- [Texto facilitado]
>>>
Por el rabillo del ojo, testigo de nuestras risas, Rivera va observando las condiciones de mantenimiento de su creación. Parece satisfecho. «Esto me sirve para saber cómo están las sujeciones», señala. «Y para los 33 años que tiene de vida, yo creo que está muy bien», añade. Y apunta entonces hacia una esquina: «Allí está la pantorrilla». Son expresiones muy graciosas, porque las pronuncia con extrema seriedad y naturalidad y porque dibujan una ruta curiosísima a través del cuerpo humano, un cuerpo de mentirijillas muy real, auténtico. «Ojo con la pierna», por ejemplo, es otra frase que dispara alguna carcajada. O esa otra de «esto de aquí son las costillas», que ilumina también los semblantes de la concurrencia, miembros de la cofradía de repente tan infantil como ésta que habita en la superficie cuyo eco nos continúa acompañando. Ellos, los niños de verdad, arriba; nosotros, niños de nuevo por un día, abajo. Difícil saber quiénes se lo están pasando mejor.
<<<
- [Datos proporcionados]
>>>
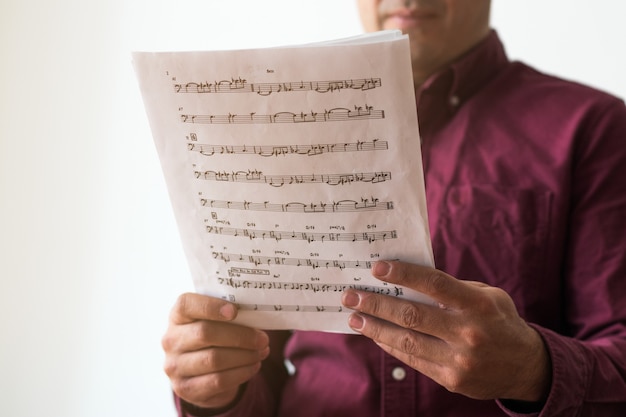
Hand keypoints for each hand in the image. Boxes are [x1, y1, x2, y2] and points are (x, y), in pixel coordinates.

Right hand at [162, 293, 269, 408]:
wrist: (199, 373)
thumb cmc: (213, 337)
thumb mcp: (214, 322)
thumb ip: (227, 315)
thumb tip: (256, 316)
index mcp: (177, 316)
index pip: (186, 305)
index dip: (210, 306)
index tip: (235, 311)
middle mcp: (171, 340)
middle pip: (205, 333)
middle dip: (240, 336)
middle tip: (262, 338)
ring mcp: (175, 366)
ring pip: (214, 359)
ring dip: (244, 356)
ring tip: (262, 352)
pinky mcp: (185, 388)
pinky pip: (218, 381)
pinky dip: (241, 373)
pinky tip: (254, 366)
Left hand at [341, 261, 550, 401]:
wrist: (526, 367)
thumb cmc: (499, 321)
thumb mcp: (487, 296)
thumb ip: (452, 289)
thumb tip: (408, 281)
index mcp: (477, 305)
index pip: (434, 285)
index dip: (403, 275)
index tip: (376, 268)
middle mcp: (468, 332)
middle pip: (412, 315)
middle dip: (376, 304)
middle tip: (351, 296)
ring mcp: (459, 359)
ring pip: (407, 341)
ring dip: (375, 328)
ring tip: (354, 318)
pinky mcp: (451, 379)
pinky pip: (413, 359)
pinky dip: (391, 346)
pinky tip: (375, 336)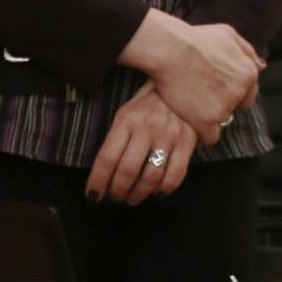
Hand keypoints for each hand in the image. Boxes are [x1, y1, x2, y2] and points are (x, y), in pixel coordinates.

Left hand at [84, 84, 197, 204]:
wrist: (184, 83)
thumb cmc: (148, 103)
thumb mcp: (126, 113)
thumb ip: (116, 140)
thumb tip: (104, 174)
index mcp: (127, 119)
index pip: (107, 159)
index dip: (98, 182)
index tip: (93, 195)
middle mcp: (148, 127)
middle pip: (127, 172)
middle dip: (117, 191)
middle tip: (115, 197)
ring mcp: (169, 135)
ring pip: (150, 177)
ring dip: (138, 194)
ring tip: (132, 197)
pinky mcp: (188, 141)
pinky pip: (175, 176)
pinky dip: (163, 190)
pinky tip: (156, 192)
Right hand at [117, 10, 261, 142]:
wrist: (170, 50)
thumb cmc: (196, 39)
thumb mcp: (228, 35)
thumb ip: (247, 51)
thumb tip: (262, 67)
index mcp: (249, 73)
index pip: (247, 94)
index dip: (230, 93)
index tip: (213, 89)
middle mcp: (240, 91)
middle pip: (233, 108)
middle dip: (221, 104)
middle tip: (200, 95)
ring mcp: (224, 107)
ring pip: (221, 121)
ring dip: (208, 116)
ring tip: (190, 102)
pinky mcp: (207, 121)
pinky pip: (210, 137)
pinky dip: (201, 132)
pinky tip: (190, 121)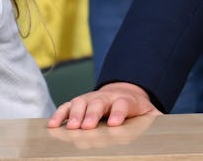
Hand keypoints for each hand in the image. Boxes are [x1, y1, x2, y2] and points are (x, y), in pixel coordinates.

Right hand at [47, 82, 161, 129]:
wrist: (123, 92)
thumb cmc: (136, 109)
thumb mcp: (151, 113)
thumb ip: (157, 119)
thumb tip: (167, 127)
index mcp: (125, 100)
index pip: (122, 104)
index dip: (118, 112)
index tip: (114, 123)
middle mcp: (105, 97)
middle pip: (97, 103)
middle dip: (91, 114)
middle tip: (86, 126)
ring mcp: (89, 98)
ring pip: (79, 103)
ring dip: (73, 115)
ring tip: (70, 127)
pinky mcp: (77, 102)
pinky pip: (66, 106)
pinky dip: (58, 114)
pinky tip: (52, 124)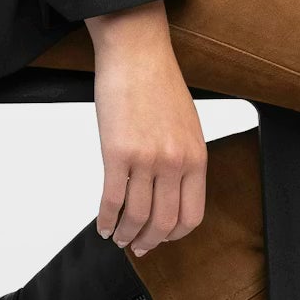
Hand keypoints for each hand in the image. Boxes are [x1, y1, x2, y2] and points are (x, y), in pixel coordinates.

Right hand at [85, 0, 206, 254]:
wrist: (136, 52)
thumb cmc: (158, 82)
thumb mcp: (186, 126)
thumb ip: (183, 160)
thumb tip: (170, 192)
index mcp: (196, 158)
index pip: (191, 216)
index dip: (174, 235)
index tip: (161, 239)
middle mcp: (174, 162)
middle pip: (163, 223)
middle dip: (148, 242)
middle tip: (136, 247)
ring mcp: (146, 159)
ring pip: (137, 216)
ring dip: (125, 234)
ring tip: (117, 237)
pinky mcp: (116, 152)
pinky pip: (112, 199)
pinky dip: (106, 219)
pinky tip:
<<<
Contesta estas preguntas con lo que dice el texto sobre la creación de Rivera:
1. ¿Cuántos años de vida tiene la creación, según Rivera?
2. ¿Hacia dónde apunta Rivera al decir «Allí está la pantorrilla»?
3. ¿Dónde se sitúan los niños de verdad y dónde quienes son «niños de nuevo por un día»?

- [Tu respuesta]
1. Tiene 33 años de vida.
2. Apunta hacia una esquina.
3. Los niños de verdad están arriba; los que son niños de nuevo por un día, abajo.